Another ping to another conservative's opinion of the 14th amendment.
Thank you!
I would think that illegal immigration is an "offense" against the "Law of Nations" as the terms were understood in the founding era. A real problem they were having in the early 1800s was that of British Subjects claiming to be American Citizens, and involving the US Government in neutrality violations in the war between England and France.
James Madison and James Monroe were very concerned about British Subjects passing themselves off as American citizens around this time, because the French Authorities were growing suspicious of them that the US Was not actually neutral.
This problem later flipped the other way around when the British started impressing Americans into their Navy.
Anyways, Madison was well familiar with the phenomena of people claiming US Citizenship when they didn't actually have it. He was doing anything he could to stop it.
I do not believe it is a conventional understanding.
Do you and I agree there is no logical basis for such an interpretation given the clear meaning and definition stated during the debates by the authors of the 14th?
If not, and apart from the legislators intent, such an interpretation renders the clause unnecessary and superfluous. Every single person within US boundaries regardless of their legal status, unless granted specific government immunity, is obligated to obey our nation's laws.
(This reminds one of the blue state red state phenomena.
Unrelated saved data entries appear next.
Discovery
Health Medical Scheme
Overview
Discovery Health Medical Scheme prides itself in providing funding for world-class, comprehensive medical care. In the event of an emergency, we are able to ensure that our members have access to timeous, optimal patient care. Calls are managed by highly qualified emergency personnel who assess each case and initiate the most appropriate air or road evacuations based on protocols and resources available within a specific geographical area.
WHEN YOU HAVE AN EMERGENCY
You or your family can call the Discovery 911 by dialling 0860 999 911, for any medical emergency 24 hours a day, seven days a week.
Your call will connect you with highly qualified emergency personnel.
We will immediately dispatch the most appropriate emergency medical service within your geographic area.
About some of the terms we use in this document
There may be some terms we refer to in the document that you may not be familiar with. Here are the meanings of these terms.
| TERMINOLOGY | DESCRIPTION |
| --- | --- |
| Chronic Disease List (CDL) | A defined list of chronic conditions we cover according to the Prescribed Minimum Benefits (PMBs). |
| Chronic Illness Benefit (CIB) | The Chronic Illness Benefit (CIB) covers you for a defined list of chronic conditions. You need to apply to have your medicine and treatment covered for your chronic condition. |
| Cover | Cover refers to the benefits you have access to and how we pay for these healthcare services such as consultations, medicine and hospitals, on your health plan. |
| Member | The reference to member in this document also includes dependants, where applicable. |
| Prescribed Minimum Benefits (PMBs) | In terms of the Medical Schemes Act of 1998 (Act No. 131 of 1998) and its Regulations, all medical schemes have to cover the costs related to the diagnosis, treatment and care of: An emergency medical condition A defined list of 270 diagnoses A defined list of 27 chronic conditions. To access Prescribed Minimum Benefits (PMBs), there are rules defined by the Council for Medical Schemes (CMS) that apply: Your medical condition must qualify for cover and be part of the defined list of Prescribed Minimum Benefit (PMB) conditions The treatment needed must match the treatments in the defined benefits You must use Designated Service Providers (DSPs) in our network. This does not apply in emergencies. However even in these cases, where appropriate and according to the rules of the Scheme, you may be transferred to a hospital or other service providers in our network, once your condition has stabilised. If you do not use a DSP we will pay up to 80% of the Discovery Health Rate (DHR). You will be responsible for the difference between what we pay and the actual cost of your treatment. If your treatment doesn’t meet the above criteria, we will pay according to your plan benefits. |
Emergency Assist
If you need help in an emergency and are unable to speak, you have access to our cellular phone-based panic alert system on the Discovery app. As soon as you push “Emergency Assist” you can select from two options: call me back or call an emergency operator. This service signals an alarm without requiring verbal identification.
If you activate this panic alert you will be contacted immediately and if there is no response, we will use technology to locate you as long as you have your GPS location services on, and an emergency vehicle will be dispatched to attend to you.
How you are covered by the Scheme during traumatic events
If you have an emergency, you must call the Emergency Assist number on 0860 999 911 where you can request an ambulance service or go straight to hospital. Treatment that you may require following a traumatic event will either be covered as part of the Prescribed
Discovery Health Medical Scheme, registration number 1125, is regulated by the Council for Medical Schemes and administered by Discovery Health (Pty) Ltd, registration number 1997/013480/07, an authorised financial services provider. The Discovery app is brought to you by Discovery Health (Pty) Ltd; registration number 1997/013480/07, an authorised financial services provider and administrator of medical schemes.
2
Everyone in the 1950s understood that which constituted a red state but the present day meaning became too pointed for some influential operators.)
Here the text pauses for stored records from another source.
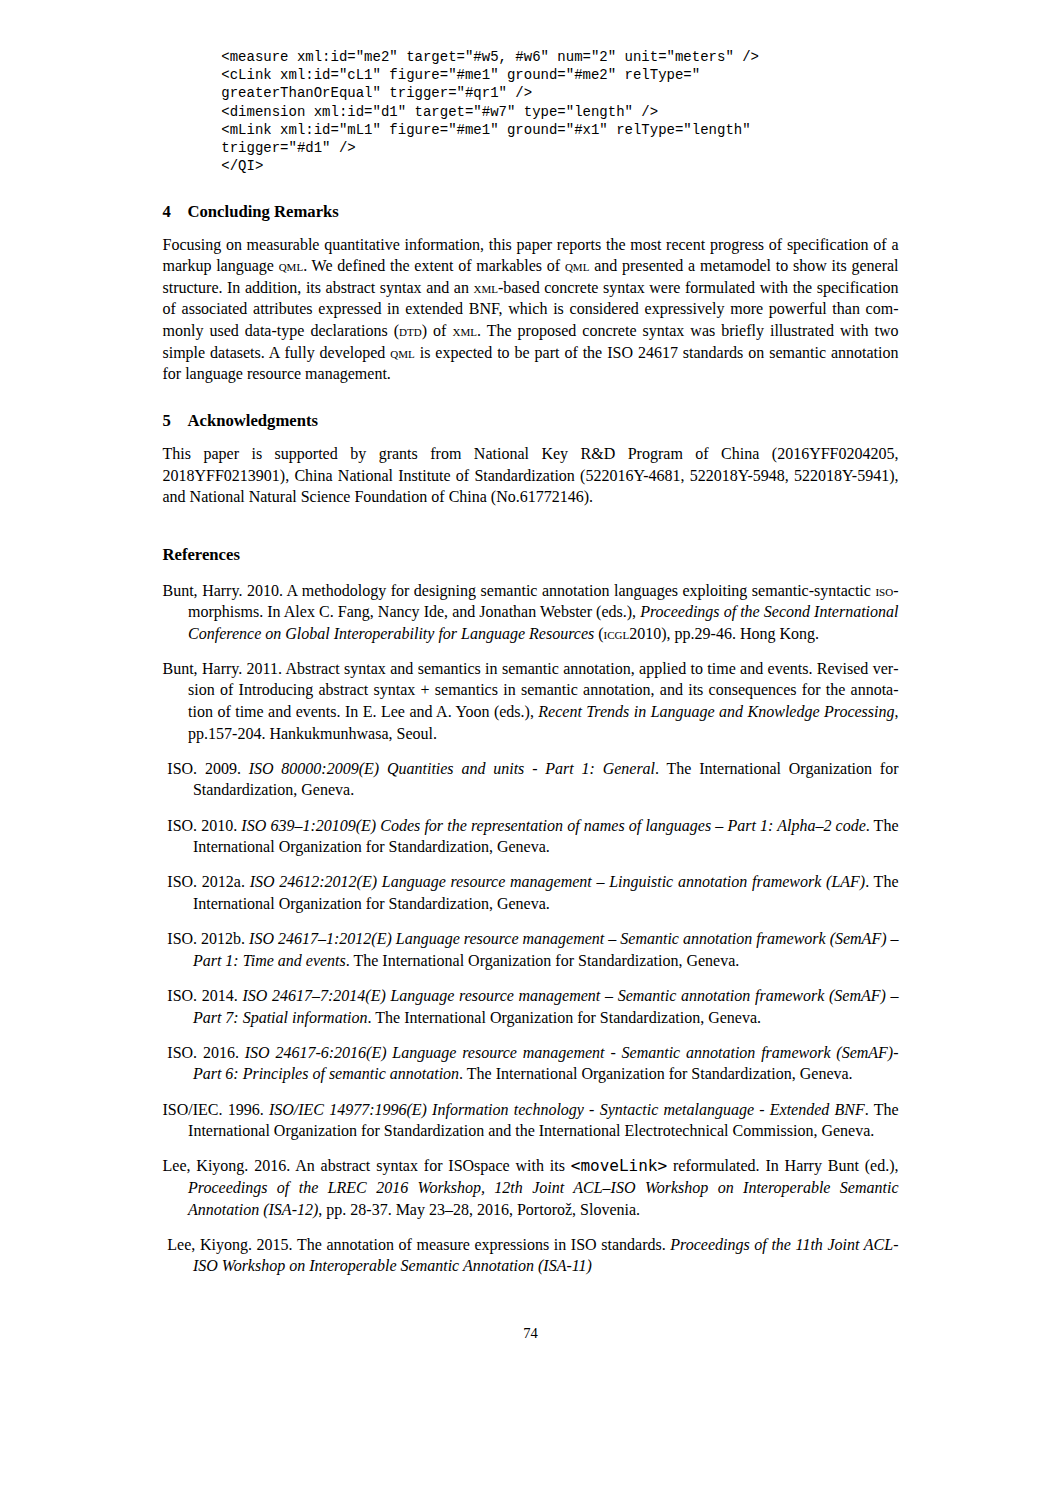<measure xml:id="me2" target="#w5, #w6" num="2" unit="meters" />
<cLink xml:id="cL1" figure="#me1" ground="#me2" relType="
greaterThanOrEqual" trigger="#qr1" />
<dimension xml:id="d1" target="#w7" type="length" />
<mLink xml:id="mL1" figure="#me1" ground="#x1" relType="length"
trigger="#d1" />
</QI>
4 Concluding Remarks
Focusing on measurable quantitative information, this paper reports the most recent progress of specification of a markup language qml. We defined the extent of markables of qml and presented a metamodel to show its general structure. In addition, its abstract syntax and an xml-based concrete syntax were formulated with the specification of associated attributes expressed in extended BNF, which is considered expressively more powerful than commonly used data-type declarations (dtd) of xml. The proposed concrete syntax was briefly illustrated with two simple datasets. A fully developed qml is expected to be part of the ISO 24617 standards on semantic annotation for language resource management.
5 Acknowledgments
This paper is supported by grants from National Key R&D Program of China (2016YFF0204205, 2018YFF0213901), China National Institute of Standardization (522016Y-4681, 522018Y-5948, 522018Y-5941), and National Natural Science Foundation of China (No.61772146).
References
Bunt, Harry. 2010. A methodology for designing semantic annotation languages exploiting semantic-syntactic iso-morphisms. In Alex C. Fang, Nancy Ide, and Jonathan Webster (eds.), Proceedings of the Second International Conference on Global Interoperability for Language Resources (icgl2010), pp.29-46. Hong Kong.
Bunt, Harry. 2011. Abstract syntax and semantics in semantic annotation, applied to time and events. Revised version of Introducing abstract syntax + semantics in semantic annotation, and its consequences for the annotation of time and events. In E. Lee and A. Yoon (eds.), Recent Trends in Language and Knowledge Processing, pp.157-204. Hankukmunhwasa, Seoul.
ISO. 2009. ISO 80000:2009(E) Quantities and units - Part 1: General. The International Organization for Standardization, Geneva.
ISO. 2010. ISO 639–1:20109(E) Codes for the representation of names of languages – Part 1: Alpha–2 code. The International Organization for Standardization, Geneva.
ISO. 2012a. ISO 24612:2012(E) Language resource management – Linguistic annotation framework (LAF). The International Organization for Standardization, Geneva.
ISO. 2012b. ISO 24617–1:2012(E) Language resource management – Semantic annotation framework (SemAF) – Part 1: Time and events. The International Organization for Standardization, Geneva.
ISO. 2014. ISO 24617–7:2014(E) Language resource management – Semantic annotation framework (SemAF) – Part 7: Spatial information. The International Organization for Standardization, Geneva.
ISO. 2016. ISO 24617-6:2016(E) Language resource management - Semantic annotation framework (SemAF)- Part 6: Principles of semantic annotation. The International Organization for Standardization, Geneva.
ISO/IEC. 1996. ISO/IEC 14977:1996(E) Information technology - Syntactic metalanguage - Extended BNF. The International Organization for Standardization and the International Electrotechnical Commission, Geneva.
Lee, Kiyong. 2016. An abstract syntax for ISOspace with its <moveLink> reformulated. In Harry Bunt (ed.), Proceedings of the LREC 2016 Workshop, 12th Joint ACL–ISO Workshop on Interoperable Semantic Annotation (ISA-12), pp. 28-37. May 23–28, 2016, Portorož, Slovenia.
Lee, Kiyong. 2015. The annotation of measure expressions in ISO standards. Proceedings of the 11th Joint ACL-ISO Workshop on Interoperable Semantic Annotation (ISA-11)
74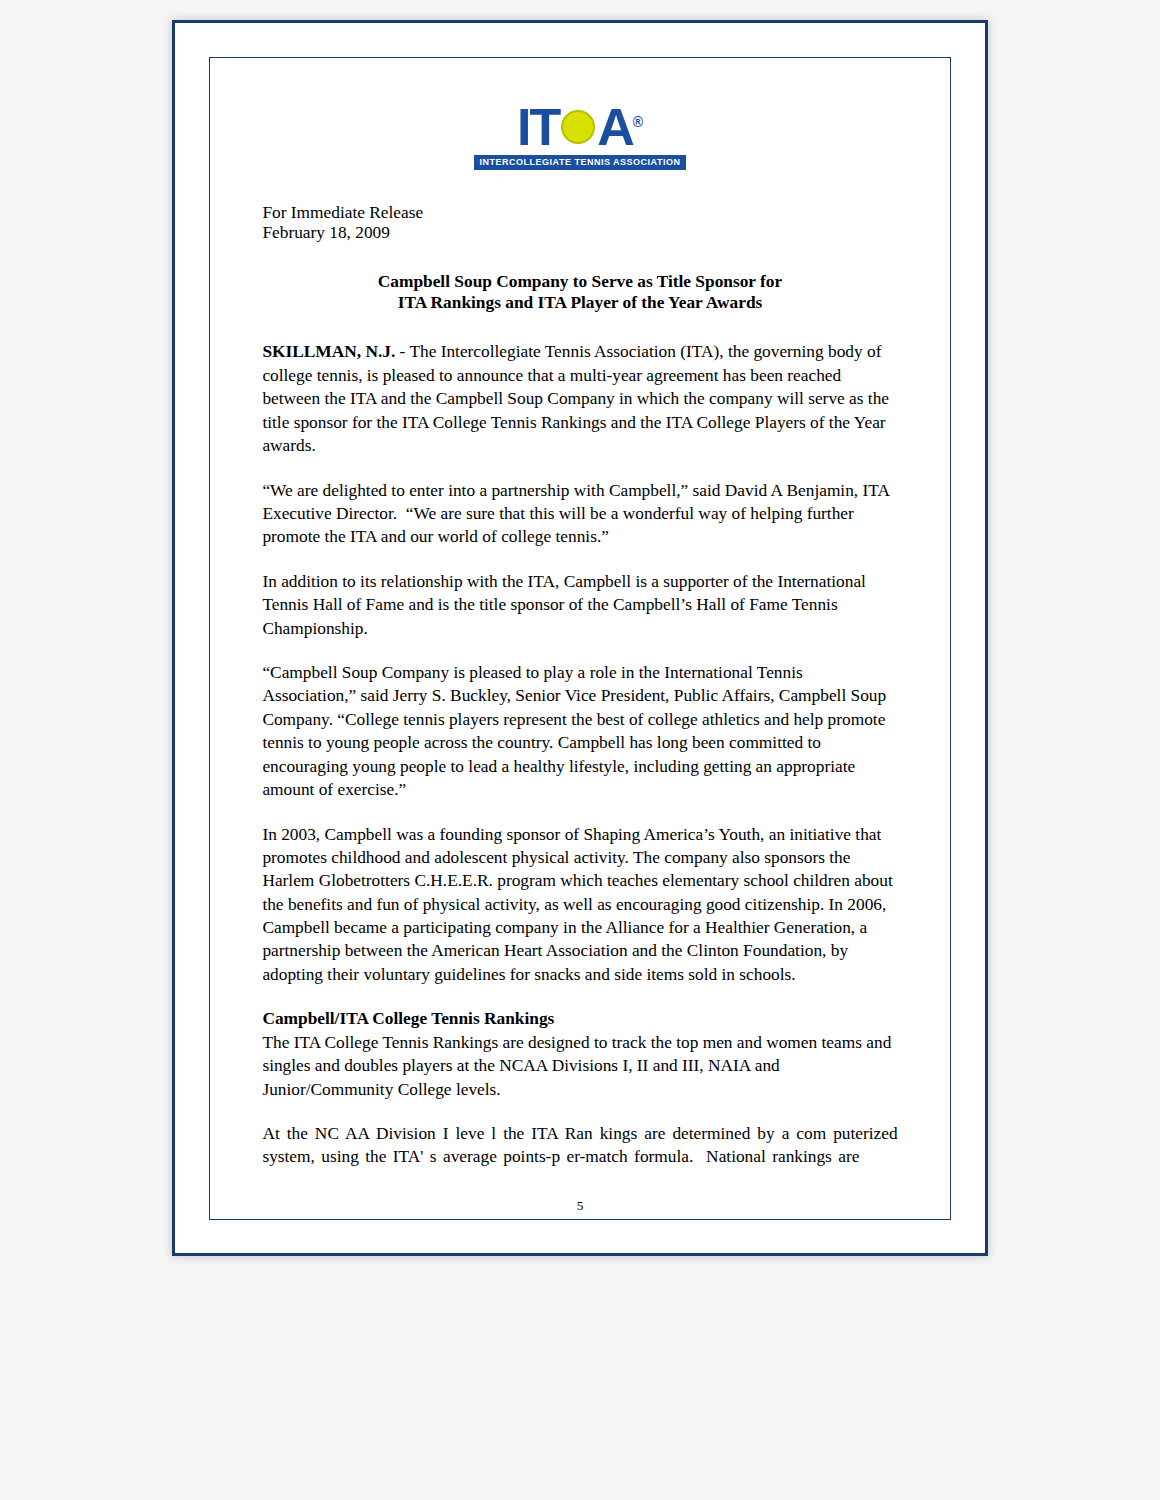IT A®
INTERCOLLEGIATE TENNIS ASSOCIATION
For Immediate Release
February 18, 2009
Campbell Soup Company to Serve as Title Sponsor for
ITA Rankings and ITA Player of the Year Awards
SKILLMAN, N.J. - The Intercollegiate Tennis Association (ITA), the governing body of college tennis, is pleased to announce that a multi-year agreement has been reached between the ITA and the Campbell Soup Company in which the company will serve as the title sponsor for the ITA College Tennis Rankings and the ITA College Players of the Year awards.
“We are delighted to enter into a partnership with Campbell,” said David A Benjamin, ITA Executive Director. “We are sure that this will be a wonderful way of helping further promote the ITA and our world of college tennis.”
In addition to its relationship with the ITA, Campbell is a supporter of the International Tennis Hall of Fame and is the title sponsor of the Campbell’s Hall of Fame Tennis Championship.
“Campbell Soup Company is pleased to play a role in the International Tennis Association,” said Jerry S. Buckley, Senior Vice President, Public Affairs, Campbell Soup Company. “College tennis players represent the best of college athletics and help promote tennis to young people across the country. Campbell has long been committed to encouraging young people to lead a healthy lifestyle, including getting an appropriate amount of exercise.”
In 2003, Campbell was a founding sponsor of Shaping America’s Youth, an initiative that promotes childhood and adolescent physical activity. The company also sponsors the Harlem Globetrotters C.H.E.E.R. program which teaches elementary school children about the benefits and fun of physical activity, as well as encouraging good citizenship. In 2006, Campbell became a participating company in the Alliance for a Healthier Generation, a partnership between the American Heart Association and the Clinton Foundation, by adopting their voluntary guidelines for snacks and side items sold in schools.
Campbell/ITA College Tennis Rankings
The ITA College Tennis Rankings are designed to track the top men and women teams and singles and doubles players at the NCAA Divisions I, II and III, NAIA and Junior/Community College levels.
At the NC AA Division I leve l the ITA Ran kings are determined by a com puterized system, using the ITA' s average points-p er-match formula. National rankings are
5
But Congress may not legislate with a view to denying "domicile" in an attempt to amend the Constitution which prescribes jus soli rights of birth citizenship as a constitutional matter free of any interference by the Congress
If you are paraphrasing the authors argument, he overlooks two obvious points:
1. That to be entitled to the benefit of claiming domicile, it cannot have been obtained by unlawful measures.
2. This language in the 14th: The Congress shall have power to enforce, by appropriate legislation, the provisions of this article.
The jus soli/domicile concept was born in the 14th and the legislature reserved the right to address that concept.
I'm not sure. Chief Justice of the Supreme Court John Marshall (and Member of the Virginia Ratifying legislature) also emphasizes the role of "domicile" in determining citizenship and allegiance.
"The inhabitants, as distinguished from citizens, are strangers who are permitted to settle and stay in the country. Bound by their residence to the society, they are subject to the laws of the state while they reside there, and they are obliged to defend it because it grants them protection, though they do not participate in all the rights of citizens. They enjoy only the advantages which the laws or custom gives them. The perpetual inhabitants are those who have received the right of perpetual residence. These are a kind of citizens of an inferior order, and are united and subject to the society, without participating in all its advantages.""The domicile is the habitation fixed in any place with an intention of always staying there. A man does not, then, establish his domicile in any place unless he makes sufficiently known his intention of fixing there, either tacitly or by an express declaration. However, this declaration is no reason why, if he afterwards changes his mind, he may not remove his domicile elsewhere. In this sense, he who stops, even for a long time, in a place for the management of his affairs has only a simple habitation there, but has no domicile."
A domicile, then, in the sense in which this term is used by Vattel, requires not only actual residence in a foreign country, but "an intention of always staying there." Actual residence without this intention amounts to no more than "simple habitation."
My apologies. On this website it is the custom to quibble, (especially about the civil war) and I fear I have made a habit of it. Yes, it does not detract from your main point, and so I should have just let it go.